ENTRIES SHOWN START

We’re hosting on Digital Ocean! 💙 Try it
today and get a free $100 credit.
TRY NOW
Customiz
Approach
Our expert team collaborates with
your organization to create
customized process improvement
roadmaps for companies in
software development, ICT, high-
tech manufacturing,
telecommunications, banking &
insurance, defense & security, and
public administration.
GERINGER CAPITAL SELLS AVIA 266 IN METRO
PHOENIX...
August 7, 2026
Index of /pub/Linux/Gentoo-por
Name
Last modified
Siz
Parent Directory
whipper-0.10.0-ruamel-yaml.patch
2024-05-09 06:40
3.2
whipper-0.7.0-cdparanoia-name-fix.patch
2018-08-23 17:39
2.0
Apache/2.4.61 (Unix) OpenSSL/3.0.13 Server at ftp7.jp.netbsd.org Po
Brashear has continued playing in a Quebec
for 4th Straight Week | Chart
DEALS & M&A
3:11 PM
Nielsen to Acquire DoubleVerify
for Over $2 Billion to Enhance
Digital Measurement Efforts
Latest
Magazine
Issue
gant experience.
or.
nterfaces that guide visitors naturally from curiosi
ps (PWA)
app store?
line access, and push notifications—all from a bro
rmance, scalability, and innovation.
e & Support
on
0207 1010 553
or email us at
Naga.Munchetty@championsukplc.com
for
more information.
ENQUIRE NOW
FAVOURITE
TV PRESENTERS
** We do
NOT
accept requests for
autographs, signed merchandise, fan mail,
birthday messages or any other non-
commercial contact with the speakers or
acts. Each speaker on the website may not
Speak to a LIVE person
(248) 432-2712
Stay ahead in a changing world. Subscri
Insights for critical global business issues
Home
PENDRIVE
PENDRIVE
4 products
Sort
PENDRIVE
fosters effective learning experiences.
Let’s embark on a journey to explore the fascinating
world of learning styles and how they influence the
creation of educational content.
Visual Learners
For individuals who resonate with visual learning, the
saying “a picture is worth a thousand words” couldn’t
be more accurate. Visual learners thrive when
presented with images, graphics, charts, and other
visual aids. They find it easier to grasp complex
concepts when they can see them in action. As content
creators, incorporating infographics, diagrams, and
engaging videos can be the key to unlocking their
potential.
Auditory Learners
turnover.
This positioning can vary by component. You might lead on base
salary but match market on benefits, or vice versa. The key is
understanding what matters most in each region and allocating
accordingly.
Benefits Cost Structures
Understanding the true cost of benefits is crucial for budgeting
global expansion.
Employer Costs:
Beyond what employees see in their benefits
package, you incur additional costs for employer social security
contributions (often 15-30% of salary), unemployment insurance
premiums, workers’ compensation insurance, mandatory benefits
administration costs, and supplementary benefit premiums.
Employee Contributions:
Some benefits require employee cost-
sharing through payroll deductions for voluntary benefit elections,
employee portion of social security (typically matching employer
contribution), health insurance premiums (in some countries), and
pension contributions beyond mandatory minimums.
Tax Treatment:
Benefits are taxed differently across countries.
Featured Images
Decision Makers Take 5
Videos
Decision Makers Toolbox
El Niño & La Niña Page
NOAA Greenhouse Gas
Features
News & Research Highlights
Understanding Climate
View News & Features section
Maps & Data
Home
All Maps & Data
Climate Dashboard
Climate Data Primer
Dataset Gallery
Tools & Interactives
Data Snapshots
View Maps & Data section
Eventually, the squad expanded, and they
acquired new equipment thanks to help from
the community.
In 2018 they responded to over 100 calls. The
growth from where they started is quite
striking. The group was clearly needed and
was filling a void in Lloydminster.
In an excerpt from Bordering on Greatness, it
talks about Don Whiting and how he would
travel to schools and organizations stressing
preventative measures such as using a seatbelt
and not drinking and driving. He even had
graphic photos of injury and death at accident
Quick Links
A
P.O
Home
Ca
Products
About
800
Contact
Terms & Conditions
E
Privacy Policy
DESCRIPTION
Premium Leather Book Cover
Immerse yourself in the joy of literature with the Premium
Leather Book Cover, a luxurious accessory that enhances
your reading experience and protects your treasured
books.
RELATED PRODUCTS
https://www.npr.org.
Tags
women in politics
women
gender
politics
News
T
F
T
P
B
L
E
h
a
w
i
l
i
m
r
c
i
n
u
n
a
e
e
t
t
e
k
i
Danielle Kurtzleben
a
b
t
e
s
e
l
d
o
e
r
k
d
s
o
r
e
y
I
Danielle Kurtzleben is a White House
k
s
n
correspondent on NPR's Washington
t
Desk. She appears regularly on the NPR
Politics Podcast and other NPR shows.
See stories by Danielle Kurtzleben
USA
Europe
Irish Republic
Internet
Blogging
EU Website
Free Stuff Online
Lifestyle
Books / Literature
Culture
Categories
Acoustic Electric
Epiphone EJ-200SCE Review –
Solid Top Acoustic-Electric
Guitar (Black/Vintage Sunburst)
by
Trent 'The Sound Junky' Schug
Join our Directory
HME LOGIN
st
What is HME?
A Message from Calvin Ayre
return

ENTRIES SHOWN END

Could you reproduce every line of the data above, word for word, from the first line to the last?

▶ [COMPLETED TASK]
We’re hosting on Digital Ocean! 💙 Try it
today and get a free $100 credit.
TRY NOW
Customiz
Approach
Our expert team collaborates with
your organization to create
customized process improvement
roadmaps for companies in
software development, ICT, high-
tech manufacturing,
telecommunications, banking &
insurance, defense & security, and
public administration.
GERINGER CAPITAL SELLS AVIA 266 IN METRO
PHOENIX...
August 7, 2026
Index of /pub/Linux/Gentoo-por
Name
Last modified
Siz
Parent Directory
whipper-0.10.0-ruamel-yaml.patch
2024-05-09 06:40
3.2
whipper-0.7.0-cdparanoia-name-fix.patch
2018-08-23 17:39
2.0
Apache/2.4.61 (Unix) OpenSSL/3.0.13 Server at ftp7.jp.netbsd.org Po
Brashear has continued playing in a Quebec
for 4th Straight Week | Chart
DEALS & M&A
3:11 PM
Nielsen to Acquire DoubleVerify
for Over $2 Billion to Enhance
Digital Measurement Efforts
Latest
Magazine
Issue
gant experience.
or.
nterfaces that guide visitors naturally from curiosi
ps (PWA)
app store?
line access, and push notifications—all from a bro
rmance, scalability, and innovation.
e & Support
on
0207 1010 553
or email us at
Naga.Munchetty@championsukplc.com
for
more information.
ENQUIRE NOW
FAVOURITE
TV PRESENTERS
** We do
NOT
accept requests for
autographs, signed merchandise, fan mail,
birthday messages or any other non-
commercial contact with the speakers or
acts. Each speaker on the website may not
Speak to a LIVE person
(248) 432-2712
Stay ahead in a changing world. Subscri
Insights for critical global business issues
Home
PENDRIVE
PENDRIVE
4 products
Sort
PENDRIVE
fosters effective learning experiences.
Let’s embark on a journey to explore the fascinating
world of learning styles and how they influence the
creation of educational content.
Visual Learners
For individuals who resonate with visual learning, the
saying “a picture is worth a thousand words” couldn’t
be more accurate. Visual learners thrive when
presented with images, graphics, charts, and other
visual aids. They find it easier to grasp complex
concepts when they can see them in action. As content
creators, incorporating infographics, diagrams, and
engaging videos can be the key to unlocking their
potential.
Auditory Learners
turnover.
This positioning can vary by component. You might lead on base
salary but match market on benefits, or vice versa. The key is
understanding what matters most in each region and allocating
accordingly.
Benefits Cost Structures
Understanding the true cost of benefits is crucial for budgeting
global expansion.
Employer Costs:
Beyond what employees see in their benefits
package, you incur additional costs for employer social security
contributions (often 15-30% of salary), unemployment insurance
premiums, workers’ compensation insurance, mandatory benefits
administration costs, and supplementary benefit premiums.
Employee Contributions:
Some benefits require employee cost-
sharing through payroll deductions for voluntary benefit elections,
employee portion of social security (typically matching employer
contribution), health insurance premiums (in some countries), and
pension contributions beyond mandatory minimums.
Tax Treatment:
Benefits are taxed differently across countries.
Featured Images
Decision Makers Take 5
Videos
Decision Makers Toolbox
El Niño & La Niña Page
NOAA Greenhouse Gas
Features
News & Research Highlights
Understanding Climate
View News & Features section
Maps & Data
Home
All Maps & Data
Climate Dashboard
Climate Data Primer
Dataset Gallery
Tools & Interactives
Data Snapshots
View Maps & Data section
Eventually, the squad expanded, and they
acquired new equipment thanks to help from
the community.
In 2018 they responded to over 100 calls. The
growth from where they started is quite
striking. The group was clearly needed and
was filling a void in Lloydminster.
In an excerpt from Bordering on Greatness, it
talks about Don Whiting and how he would
travel to schools and organizations stressing
preventative measures such as using a seatbelt
and not drinking and driving. He even had
graphic photos of injury and death at accident
Quick Links
A
P.O
Home
Ca
Products
About
800
Contact
Terms & Conditions
E
Privacy Policy
DESCRIPTION
Premium Leather Book Cover
Immerse yourself in the joy of literature with the Premium
Leather Book Cover, a luxurious accessory that enhances
your reading experience and protects your treasured
books.
RELATED PRODUCTS
https://www.npr.org.
Tags
women in politics
women
gender
politics
News
T
F
T
P
B
L
E
h
a
w
i
l
i
m
r
c
i
n
u
n
a
e
e
t
t
e
k
i
Danielle Kurtzleben
a
b
t
e
s
e
l
d
o
e
r
k
d
s
o
r
e
y
I
Danielle Kurtzleben is a White House
k
s
n
correspondent on NPR's Washington
t
Desk. She appears regularly on the NPR
Politics Podcast and other NPR shows.
See stories by Danielle Kurtzleben
USA
Europe
Irish Republic
Internet
Blogging
EU Website
Free Stuff Online
Lifestyle
Books / Literature
Culture
Categories
Acoustic Electric
Epiphone EJ-200SCE Review –
Solid Top Acoustic-Electric
Guitar (Black/Vintage Sunburst)
by
Trent 'The Sound Junky' Schug
Join our Directory
HME LOGIN
st
What is HME?
A Message from Calvin Ayre
return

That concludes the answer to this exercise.